_Problem to solve_:
The complete set of records should be given again verbatim.

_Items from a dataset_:
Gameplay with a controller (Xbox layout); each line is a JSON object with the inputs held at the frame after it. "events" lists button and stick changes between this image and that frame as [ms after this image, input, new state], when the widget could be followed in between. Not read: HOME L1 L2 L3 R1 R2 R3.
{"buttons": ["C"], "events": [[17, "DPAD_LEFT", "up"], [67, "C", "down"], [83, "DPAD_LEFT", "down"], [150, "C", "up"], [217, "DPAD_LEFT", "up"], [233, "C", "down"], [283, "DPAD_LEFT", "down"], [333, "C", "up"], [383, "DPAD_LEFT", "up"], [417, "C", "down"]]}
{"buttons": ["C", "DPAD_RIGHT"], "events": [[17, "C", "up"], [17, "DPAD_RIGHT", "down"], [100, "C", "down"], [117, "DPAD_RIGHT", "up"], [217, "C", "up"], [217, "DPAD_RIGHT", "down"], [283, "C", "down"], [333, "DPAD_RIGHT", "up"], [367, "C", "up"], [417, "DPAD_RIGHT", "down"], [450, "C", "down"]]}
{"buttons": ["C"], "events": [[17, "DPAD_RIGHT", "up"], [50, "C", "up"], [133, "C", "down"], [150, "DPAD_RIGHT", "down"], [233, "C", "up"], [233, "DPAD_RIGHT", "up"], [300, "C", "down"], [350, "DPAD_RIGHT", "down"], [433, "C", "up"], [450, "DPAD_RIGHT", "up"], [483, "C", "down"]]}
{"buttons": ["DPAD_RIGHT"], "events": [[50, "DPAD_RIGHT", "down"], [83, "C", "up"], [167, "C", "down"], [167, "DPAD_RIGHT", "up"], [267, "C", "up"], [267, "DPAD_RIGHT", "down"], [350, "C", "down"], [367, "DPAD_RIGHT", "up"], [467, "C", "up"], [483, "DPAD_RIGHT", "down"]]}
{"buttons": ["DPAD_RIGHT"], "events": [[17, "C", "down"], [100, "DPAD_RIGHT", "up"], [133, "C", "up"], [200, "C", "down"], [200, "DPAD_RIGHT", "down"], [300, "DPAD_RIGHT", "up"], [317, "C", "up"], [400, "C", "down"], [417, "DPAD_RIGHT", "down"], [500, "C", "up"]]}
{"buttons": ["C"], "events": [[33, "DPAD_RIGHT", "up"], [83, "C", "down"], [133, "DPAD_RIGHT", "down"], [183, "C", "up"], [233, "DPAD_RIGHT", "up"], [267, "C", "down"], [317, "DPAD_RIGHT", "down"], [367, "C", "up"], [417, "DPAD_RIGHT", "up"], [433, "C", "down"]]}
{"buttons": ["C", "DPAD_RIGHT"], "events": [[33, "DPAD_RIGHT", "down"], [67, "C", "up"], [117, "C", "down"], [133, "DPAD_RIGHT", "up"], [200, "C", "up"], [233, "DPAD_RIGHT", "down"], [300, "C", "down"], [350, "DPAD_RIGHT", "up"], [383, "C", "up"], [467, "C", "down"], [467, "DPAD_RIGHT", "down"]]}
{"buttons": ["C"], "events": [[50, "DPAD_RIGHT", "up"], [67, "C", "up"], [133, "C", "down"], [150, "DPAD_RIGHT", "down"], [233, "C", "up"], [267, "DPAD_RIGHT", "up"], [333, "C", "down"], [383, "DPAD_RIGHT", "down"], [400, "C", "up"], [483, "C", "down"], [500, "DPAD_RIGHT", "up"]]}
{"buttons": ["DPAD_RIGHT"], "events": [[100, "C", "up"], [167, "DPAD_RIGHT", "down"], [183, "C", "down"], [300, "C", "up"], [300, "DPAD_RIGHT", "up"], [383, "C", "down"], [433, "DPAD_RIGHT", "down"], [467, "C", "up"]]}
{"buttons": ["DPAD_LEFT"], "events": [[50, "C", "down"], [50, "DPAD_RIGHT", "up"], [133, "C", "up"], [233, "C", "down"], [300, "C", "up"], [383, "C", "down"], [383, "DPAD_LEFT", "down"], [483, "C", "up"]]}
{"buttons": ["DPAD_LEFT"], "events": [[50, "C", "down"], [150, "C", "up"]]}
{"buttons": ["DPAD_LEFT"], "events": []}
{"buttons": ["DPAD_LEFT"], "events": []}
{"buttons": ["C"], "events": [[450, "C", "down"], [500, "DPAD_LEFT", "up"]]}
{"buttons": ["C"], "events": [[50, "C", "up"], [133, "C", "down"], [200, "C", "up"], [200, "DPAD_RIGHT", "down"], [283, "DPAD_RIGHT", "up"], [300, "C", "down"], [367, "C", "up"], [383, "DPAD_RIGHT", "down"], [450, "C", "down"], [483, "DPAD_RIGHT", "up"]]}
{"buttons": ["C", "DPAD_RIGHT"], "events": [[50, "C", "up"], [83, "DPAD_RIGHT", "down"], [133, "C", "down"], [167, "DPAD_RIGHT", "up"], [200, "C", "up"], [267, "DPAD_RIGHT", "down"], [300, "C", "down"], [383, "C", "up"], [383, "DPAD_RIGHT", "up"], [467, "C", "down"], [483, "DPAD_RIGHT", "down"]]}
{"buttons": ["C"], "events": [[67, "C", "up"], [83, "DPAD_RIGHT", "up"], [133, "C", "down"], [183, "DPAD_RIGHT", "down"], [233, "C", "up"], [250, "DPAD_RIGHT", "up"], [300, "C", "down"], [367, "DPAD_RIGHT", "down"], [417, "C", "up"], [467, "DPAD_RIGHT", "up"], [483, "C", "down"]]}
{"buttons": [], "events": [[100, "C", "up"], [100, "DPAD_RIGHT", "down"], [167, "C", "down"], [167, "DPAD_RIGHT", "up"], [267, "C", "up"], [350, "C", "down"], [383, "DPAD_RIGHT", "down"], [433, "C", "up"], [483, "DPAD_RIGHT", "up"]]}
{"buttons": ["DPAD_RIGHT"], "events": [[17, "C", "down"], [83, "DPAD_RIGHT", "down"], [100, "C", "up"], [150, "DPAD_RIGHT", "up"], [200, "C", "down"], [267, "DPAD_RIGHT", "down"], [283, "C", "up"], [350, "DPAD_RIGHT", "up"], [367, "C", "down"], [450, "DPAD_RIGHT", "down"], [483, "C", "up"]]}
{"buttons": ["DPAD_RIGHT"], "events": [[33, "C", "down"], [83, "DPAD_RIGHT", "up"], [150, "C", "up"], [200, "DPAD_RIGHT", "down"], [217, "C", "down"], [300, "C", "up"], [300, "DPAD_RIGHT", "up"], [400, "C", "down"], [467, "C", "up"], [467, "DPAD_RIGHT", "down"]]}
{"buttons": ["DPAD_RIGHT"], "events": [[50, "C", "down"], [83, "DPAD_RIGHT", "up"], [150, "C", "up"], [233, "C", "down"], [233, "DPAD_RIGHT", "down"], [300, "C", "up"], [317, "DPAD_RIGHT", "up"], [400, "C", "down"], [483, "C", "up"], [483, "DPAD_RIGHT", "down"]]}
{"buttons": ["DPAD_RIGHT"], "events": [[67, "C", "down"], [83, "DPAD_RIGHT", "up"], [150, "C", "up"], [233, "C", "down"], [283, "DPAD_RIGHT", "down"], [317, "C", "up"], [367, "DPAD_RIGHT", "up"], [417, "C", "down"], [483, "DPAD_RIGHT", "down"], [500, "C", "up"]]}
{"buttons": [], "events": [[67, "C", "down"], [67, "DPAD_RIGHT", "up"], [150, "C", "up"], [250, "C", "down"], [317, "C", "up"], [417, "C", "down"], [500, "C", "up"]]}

_Response below_:
Gameplay with a controller (Xbox layout); each line is a JSON object with the inputs held at the frame after it. "events" lists button and stick changes between this image and that frame as [ms after this image, input, new state], when the widget could be followed in between. Not read: HOME L1 L2 L3 R1 R2 R3.
{"buttons": ["C"], "events": [[17, "DPAD_LEFT", "up"], [67, "C", "down"], [83, "DPAD_LEFT", "down"], [150, "C", "up"], [217, "DPAD_LEFT", "up"], [233, "C", "down"], [283, "DPAD_LEFT", "down"], [333, "C", "up"], [383, "DPAD_LEFT", "up"], [417, "C", "down"]]}
{"buttons": ["C", "DPAD_RIGHT"], "events": [[17, "C", "up"], [17, "DPAD_RIGHT", "down"], [100, "C", "down"], [117, "DPAD_RIGHT", "up"], [217, "C", "up"], [217, "DPAD_RIGHT", "down"], [283, "C", "down"], [333, "DPAD_RIGHT", "up"], [367, "C", "up"], [417, "DPAD_RIGHT", "down"], [450, "C", "down"]]}
{"buttons": ["C"], "events": [[17, "DPAD_RIGHT", "up"], [50, "C", "up"], [133, "C", "down"], [150, "DPAD_RIGHT", "down"], [233, "C", "up"], [233, "DPAD_RIGHT", "up"], [300, "C", "down"], [350, "DPAD_RIGHT", "down"], [433, "C", "up"], [450, "DPAD_RIGHT", "up"], [483, "C", "down"]]}
{"buttons": ["DPAD_RIGHT"], "events": [[50, "DPAD_RIGHT", "down"], [83, "C", "up"], [167, "C", "down"], [167, "DPAD_RIGHT", "up"], [267, "C", "up"], [267, "DPAD_RIGHT", "down"], [350, "C", "down"], [367, "DPAD_RIGHT", "up"], [467, "C", "up"], [483, "DPAD_RIGHT", "down"]]}
{"buttons": ["DPAD_RIGHT"], "events": [[17, "C", "down"], [100, "DPAD_RIGHT", "up"], [133, "C", "up"], [200, "C", "down"], [200, "DPAD_RIGHT", "down"], [300, "DPAD_RIGHT", "up"], [317, "C", "up"], [400, "C", "down"], [417, "DPAD_RIGHT", "down"], [500, "C", "up"]]}
{"buttons": ["C"], "events": [[33, "DPAD_RIGHT", "up"], [83, "C", "down"], [133, "DPAD_RIGHT", "down"], [183, "C", "up"], [233, "DPAD_RIGHT", "up"], [267, "C", "down"], [317, "DPAD_RIGHT", "down"], [367, "C", "up"], [417, "DPAD_RIGHT", "up"], [433, "C", "down"]]}
{"buttons": ["C", "DPAD_RIGHT"], "events": [[33, "DPAD_RIGHT", "down"], [67, "C", "up"], [117, "C", "down"], [133, "DPAD_RIGHT", "up"], [200, "C", "up"], [233, "DPAD_RIGHT", "down"], [300, "C", "down"], [350, "DPAD_RIGHT", "up"], [383, "C", "up"], [467, "C", "down"], [467, "DPAD_RIGHT", "down"]]}
{"buttons": ["C"], "events": [[50, "DPAD_RIGHT", "up"], [67, "C", "up"], [133, "C", "down"], [150, "DPAD_RIGHT", "down"], [233, "C", "up"], [267, "DPAD_RIGHT", "up"], [333, "C", "down"], [383, "DPAD_RIGHT", "down"], [400, "C", "up"], [483, "C", "down"], [500, "DPAD_RIGHT", "up"]]}
{"buttons": ["DPAD_RIGHT"], "events": [[100, "C", "up"], [167, "DPAD_RIGHT", "down"], [183, "C", "down"], [300, "C", "up"], [300, "DPAD_RIGHT", "up"], [383, "C", "down"], [433, "DPAD_RIGHT", "down"], [467, "C", "up"]]}
{"buttons": ["DPAD_LEFT"], "events": [[50, "C", "down"], [50, "DPAD_RIGHT", "up"], [133, "C", "up"], [233, "C", "down"], [300, "C", "up"], [383, "C", "down"], [383, "DPAD_LEFT", "down"], [483, "C", "up"]]}
{"buttons": ["DPAD_LEFT"], "events": [[50, "C", "down"], [150, "C", "up"]]}
{"buttons": ["DPAD_LEFT"], "events": []}
{"buttons": ["DPAD_LEFT"], "events": []}
{"buttons": ["C"], "events": [[450, "C", "down"], [500, "DPAD_LEFT", "up"]]}
{"buttons": ["C"], "events": [[50, "C", "up"], [133, "C", "down"], [200, "C", "up"], [200, "DPAD_RIGHT", "down"], [283, "DPAD_RIGHT", "up"], [300, "C", "down"], [367, "C", "up"], [383, "DPAD_RIGHT", "down"], [450, "C", "down"], [483, "DPAD_RIGHT", "up"]]}
{"buttons": ["C", "DPAD_RIGHT"], "events": [[50, "C", "up"], [83, "DPAD_RIGHT", "down"], [133, "C", "down"], [167, "DPAD_RIGHT", "up"], [200, "C", "up"], [267, "DPAD_RIGHT", "down"], [300, "C", "down"], [383, "C", "up"], [383, "DPAD_RIGHT", "up"], [467, "C", "down"], [483, "DPAD_RIGHT", "down"]]}
{"buttons": ["C"], "events": [[67, "C", "up"], [83, "DPAD_RIGHT", "up"], [133, "C", "down"], [183, "DPAD_RIGHT", "down"], [233, "C", "up"], [250, "DPAD_RIGHT", "up"], [300, "C", "down"], [367, "DPAD_RIGHT", "down"], [417, "C", "up"], [467, "DPAD_RIGHT", "up"], [483, "C", "down"]]}
{"buttons": [], "events": [[100, "C", "up"], [100, "DPAD_RIGHT", "down"], [167, "C", "down"], [167, "DPAD_RIGHT", "up"], [267, "C", "up"], [350, "C", "down"], [383, "DPAD_RIGHT", "down"], [433, "C", "up"], [483, "DPAD_RIGHT", "up"]]}
{"buttons": ["DPAD_RIGHT"], "events": [[17, "C", "down"], [83, "DPAD_RIGHT", "down"], [100, "C", "up"], [150, "DPAD_RIGHT", "up"], [200, "C", "down"], [267, "DPAD_RIGHT", "down"], [283, "C", "up"], [350, "DPAD_RIGHT", "up"], [367, "C", "down"], [450, "DPAD_RIGHT", "down"], [483, "C", "up"]]}
{"buttons": ["DPAD_RIGHT"], "events": [[33, "C", "down"], [83, "DPAD_RIGHT", "up"], [150, "C", "up"], [200, "DPAD_RIGHT", "down"], [217, "C", "down"], [300, "C", "up"], [300, "DPAD_RIGHT", "up"], [400, "C", "down"], [467, "C", "up"], [467, "DPAD_RIGHT", "down"]]}
{"buttons": ["DPAD_RIGHT"], "events": [[50, "C", "down"], [83, "DPAD_RIGHT", "up"], [150, "C", "up"], [233, "C", "down"], [233, "DPAD_RIGHT", "down"], [300, "C", "up"], [317, "DPAD_RIGHT", "up"], [400, "C", "down"], [483, "C", "up"], [483, "DPAD_RIGHT", "down"]]}
{"buttons": ["DPAD_RIGHT"], "events": [[67, "C", "down"], [83, "DPAD_RIGHT", "up"], [150, "C", "up"], [233, "C", "down"], [283, "DPAD_RIGHT", "down"], [317, "C", "up"], [367, "DPAD_RIGHT", "up"], [417, "C", "down"], [483, "DPAD_RIGHT", "down"], [500, "C", "up"]]}
{"buttons": [], "events": [[67, "C", "down"], [67, "DPAD_RIGHT", "up"], [150, "C", "up"], [250, "C", "down"], [317, "C", "up"], [417, "C", "down"], [500, "C", "up"]]}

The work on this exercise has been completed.